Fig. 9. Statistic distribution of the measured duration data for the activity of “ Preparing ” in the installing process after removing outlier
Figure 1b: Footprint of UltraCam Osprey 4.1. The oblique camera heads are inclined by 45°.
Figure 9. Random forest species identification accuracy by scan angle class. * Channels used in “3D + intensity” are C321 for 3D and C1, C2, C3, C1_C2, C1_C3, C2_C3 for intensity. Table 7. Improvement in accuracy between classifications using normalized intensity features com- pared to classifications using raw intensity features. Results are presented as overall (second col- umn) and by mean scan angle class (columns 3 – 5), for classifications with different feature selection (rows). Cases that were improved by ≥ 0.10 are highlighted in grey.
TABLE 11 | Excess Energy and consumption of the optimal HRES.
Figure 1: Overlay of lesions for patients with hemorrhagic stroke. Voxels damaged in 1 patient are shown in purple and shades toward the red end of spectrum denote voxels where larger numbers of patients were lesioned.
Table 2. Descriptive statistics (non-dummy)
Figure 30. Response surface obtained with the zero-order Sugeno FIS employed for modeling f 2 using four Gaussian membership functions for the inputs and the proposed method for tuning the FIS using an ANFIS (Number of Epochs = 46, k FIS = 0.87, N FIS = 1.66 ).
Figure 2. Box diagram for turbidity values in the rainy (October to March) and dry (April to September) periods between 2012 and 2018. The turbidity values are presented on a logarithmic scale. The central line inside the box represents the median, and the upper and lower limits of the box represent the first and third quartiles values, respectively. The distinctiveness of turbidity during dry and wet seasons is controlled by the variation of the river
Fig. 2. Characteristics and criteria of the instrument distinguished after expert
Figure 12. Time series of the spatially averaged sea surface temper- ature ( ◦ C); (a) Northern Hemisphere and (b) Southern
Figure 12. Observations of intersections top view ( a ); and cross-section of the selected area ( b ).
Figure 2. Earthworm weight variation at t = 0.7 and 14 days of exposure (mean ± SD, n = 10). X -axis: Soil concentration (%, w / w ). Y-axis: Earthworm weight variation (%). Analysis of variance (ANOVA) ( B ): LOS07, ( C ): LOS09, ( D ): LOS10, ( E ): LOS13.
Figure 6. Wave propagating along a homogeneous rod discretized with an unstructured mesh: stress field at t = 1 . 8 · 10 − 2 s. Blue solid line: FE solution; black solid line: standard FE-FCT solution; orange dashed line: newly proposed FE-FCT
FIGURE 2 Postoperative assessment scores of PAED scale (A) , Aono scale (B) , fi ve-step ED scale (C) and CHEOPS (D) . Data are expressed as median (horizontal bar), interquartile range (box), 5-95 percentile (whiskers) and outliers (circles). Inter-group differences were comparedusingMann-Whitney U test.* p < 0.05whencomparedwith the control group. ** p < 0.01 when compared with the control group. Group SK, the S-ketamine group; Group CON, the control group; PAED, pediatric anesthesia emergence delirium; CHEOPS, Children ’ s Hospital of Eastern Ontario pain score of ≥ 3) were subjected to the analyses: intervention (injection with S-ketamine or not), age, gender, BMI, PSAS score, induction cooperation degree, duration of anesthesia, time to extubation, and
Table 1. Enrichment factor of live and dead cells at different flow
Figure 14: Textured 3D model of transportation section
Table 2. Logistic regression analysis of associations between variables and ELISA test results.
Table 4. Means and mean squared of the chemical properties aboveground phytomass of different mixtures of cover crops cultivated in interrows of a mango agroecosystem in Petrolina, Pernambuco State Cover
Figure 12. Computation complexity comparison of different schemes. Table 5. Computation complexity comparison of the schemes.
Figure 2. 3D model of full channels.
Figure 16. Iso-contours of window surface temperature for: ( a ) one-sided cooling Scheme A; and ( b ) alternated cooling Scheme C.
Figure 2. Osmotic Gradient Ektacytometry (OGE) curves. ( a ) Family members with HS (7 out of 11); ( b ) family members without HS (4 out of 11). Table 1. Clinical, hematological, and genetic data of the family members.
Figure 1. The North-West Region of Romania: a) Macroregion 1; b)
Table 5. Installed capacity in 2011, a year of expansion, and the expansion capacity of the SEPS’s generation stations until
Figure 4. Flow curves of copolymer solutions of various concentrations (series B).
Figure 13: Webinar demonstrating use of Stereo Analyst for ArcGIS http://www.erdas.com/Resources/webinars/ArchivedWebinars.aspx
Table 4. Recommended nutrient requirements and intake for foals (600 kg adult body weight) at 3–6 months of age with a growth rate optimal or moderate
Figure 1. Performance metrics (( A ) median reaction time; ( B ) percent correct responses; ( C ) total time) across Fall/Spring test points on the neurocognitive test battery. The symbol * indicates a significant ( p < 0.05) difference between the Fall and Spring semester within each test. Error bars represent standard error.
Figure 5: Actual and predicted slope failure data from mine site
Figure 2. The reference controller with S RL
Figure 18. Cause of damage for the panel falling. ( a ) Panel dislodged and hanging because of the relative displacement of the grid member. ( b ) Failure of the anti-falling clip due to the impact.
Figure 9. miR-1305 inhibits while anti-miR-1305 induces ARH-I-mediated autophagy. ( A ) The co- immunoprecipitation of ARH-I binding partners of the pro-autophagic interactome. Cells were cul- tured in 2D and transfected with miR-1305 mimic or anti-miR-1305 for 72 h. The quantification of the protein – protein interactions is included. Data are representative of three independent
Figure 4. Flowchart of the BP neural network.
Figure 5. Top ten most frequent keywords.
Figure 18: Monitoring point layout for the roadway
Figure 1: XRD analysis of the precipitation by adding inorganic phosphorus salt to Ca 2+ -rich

########################################

| EXERCISE PROMPT |
Transcribe the records above exactly.

| TASK ANSWER |
Fig. 9. Statistic distribution of the measured duration data for the activity of “ Preparing ” in the installing process after removing outlier
Figure 1b: Footprint of UltraCam Osprey 4.1. The oblique camera heads are inclined by 45°.
Figure 9. Random forest species identification accuracy by scan angle class. * Channels used in “3D + intensity” are C321 for 3D and C1, C2, C3, C1_C2, C1_C3, C2_C3 for intensity. Table 7. Improvement in accuracy between classifications using normalized intensity features com- pared to classifications using raw intensity features. Results are presented as overall (second col- umn) and by mean scan angle class (columns 3 – 5), for classifications with different feature selection (rows). Cases that were improved by ≥ 0.10 are highlighted in grey.
TABLE 11 | Excess Energy and consumption of the optimal HRES.
Figure 1: Overlay of lesions for patients with hemorrhagic stroke. Voxels damaged in 1 patient are shown in purple and shades toward the red end of spectrum denote voxels where larger numbers of patients were lesioned.
Table 2. Descriptive statistics (non-dummy)
Figure 30. Response surface obtained with the zero-order Sugeno FIS employed for modeling f 2 using four Gaussian membership functions for the inputs and the proposed method for tuning the FIS using an ANFIS (Number of Epochs = 46, k FIS = 0.87, N FIS = 1.66 ).
Figure 2. Box diagram for turbidity values in the rainy (October to March) and dry (April to September) periods between 2012 and 2018. The turbidity values are presented on a logarithmic scale. The central line inside the box represents the median, and the upper and lower limits of the box represent the first and third quartiles values, respectively. The distinctiveness of turbidity during dry and wet seasons is controlled by the variation of the river
Fig. 2. Characteristics and criteria of the instrument distinguished after expert
Figure 12. Time series of the spatially averaged sea surface temper- ature ( ◦ C); (a) Northern Hemisphere and (b) Southern
Figure 12. Observations of intersections top view ( a ); and cross-section of the selected area ( b ).
Figure 2. Earthworm weight variation at t = 0.7 and 14 days of exposure (mean ± SD, n = 10). X -axis: Soil concentration (%, w / w ). Y-axis: Earthworm weight variation (%). Analysis of variance (ANOVA) ( B ): LOS07, ( C ): LOS09, ( D ): LOS10, ( E ): LOS13.
Figure 6. Wave propagating along a homogeneous rod discretized with an unstructured mesh: stress field at t = 1 . 8 · 10 − 2 s. Blue solid line: FE solution; black solid line: standard FE-FCT solution; orange dashed line: newly proposed FE-FCT
FIGURE 2 Postoperative assessment scores of PAED scale (A) , Aono scale (B) , fi ve-step ED scale (C) and CHEOPS (D) . Data are expressed as median (horizontal bar), interquartile range (box), 5-95 percentile (whiskers) and outliers (circles). Inter-group differences were comparedusingMann-Whitney U test.* p < 0.05whencomparedwith the control group. ** p < 0.01 when compared with the control group. Group SK, the S-ketamine group; Group CON, the control group; PAED, pediatric anesthesia emergence delirium; CHEOPS, Children ’ s Hospital of Eastern Ontario pain score of ≥ 3) were subjected to the analyses: intervention (injection with S-ketamine or not), age, gender, BMI, PSAS score, induction cooperation degree, duration of anesthesia, time to extubation, and
Table 1. Enrichment factor of live and dead cells at different flow
Figure 14: Textured 3D model of transportation section
Table 2. Logistic regression analysis of associations between variables and ELISA test results.
Table 4. Means and mean squared of the chemical properties aboveground phytomass of different mixtures of cover crops cultivated in interrows of a mango agroecosystem in Petrolina, Pernambuco State Cover
Figure 12. Computation complexity comparison of different schemes. Table 5. Computation complexity comparison of the schemes.
Figure 2. 3D model of full channels.
Figure 16. Iso-contours of window surface temperature for: ( a ) one-sided cooling Scheme A; and ( b ) alternated cooling Scheme C.
Figure 2. Osmotic Gradient Ektacytometry (OGE) curves. ( a ) Family members with HS (7 out of 11); ( b ) family members without HS (4 out of 11). Table 1. Clinical, hematological, and genetic data of the family members.
Figure 1. The North-West Region of Romania: a) Macroregion 1; b)
Table 5. Installed capacity in 2011, a year of expansion, and the expansion capacity of the SEPS’s generation stations until
Figure 4. Flow curves of copolymer solutions of various concentrations (series B).
Figure 13: Webinar demonstrating use of Stereo Analyst for ArcGIS http://www.erdas.com/Resources/webinars/ArchivedWebinars.aspx
Table 4. Recommended nutrient requirements and intake for foals (600 kg adult body weight) at 3–6 months of age with a growth rate optimal or moderate
Figure 1. Performance metrics (( A ) median reaction time; ( B ) percent correct responses; ( C ) total time) across Fall/Spring test points on the neurocognitive test battery. The symbol * indicates a significant ( p < 0.05) difference between the Fall and Spring semester within each test. Error bars represent standard error.
Figure 5: Actual and predicted slope failure data from mine site
Figure 2. The reference controller with S RL
Figure 18. Cause of damage for the panel falling. ( a ) Panel dislodged and hanging because of the relative displacement of the grid member. ( b ) Failure of the anti-falling clip due to the impact.
Figure 9. miR-1305 inhibits while anti-miR-1305 induces ARH-I-mediated autophagy. ( A ) The co- immunoprecipitation of ARH-I binding partners of the pro-autophagic interactome. Cells were cul- tured in 2D and transfected with miR-1305 mimic or anti-miR-1305 for 72 h. The quantification of the protein – protein interactions is included. Data are representative of three independent
Figure 4. Flowchart of the BP neural network.
Figure 5. Top ten most frequent keywords.
Figure 18: Monitoring point layout for the roadway
Figure 1: XRD analysis of the precipitation by adding inorganic phosphorus salt to Ca 2+ -rich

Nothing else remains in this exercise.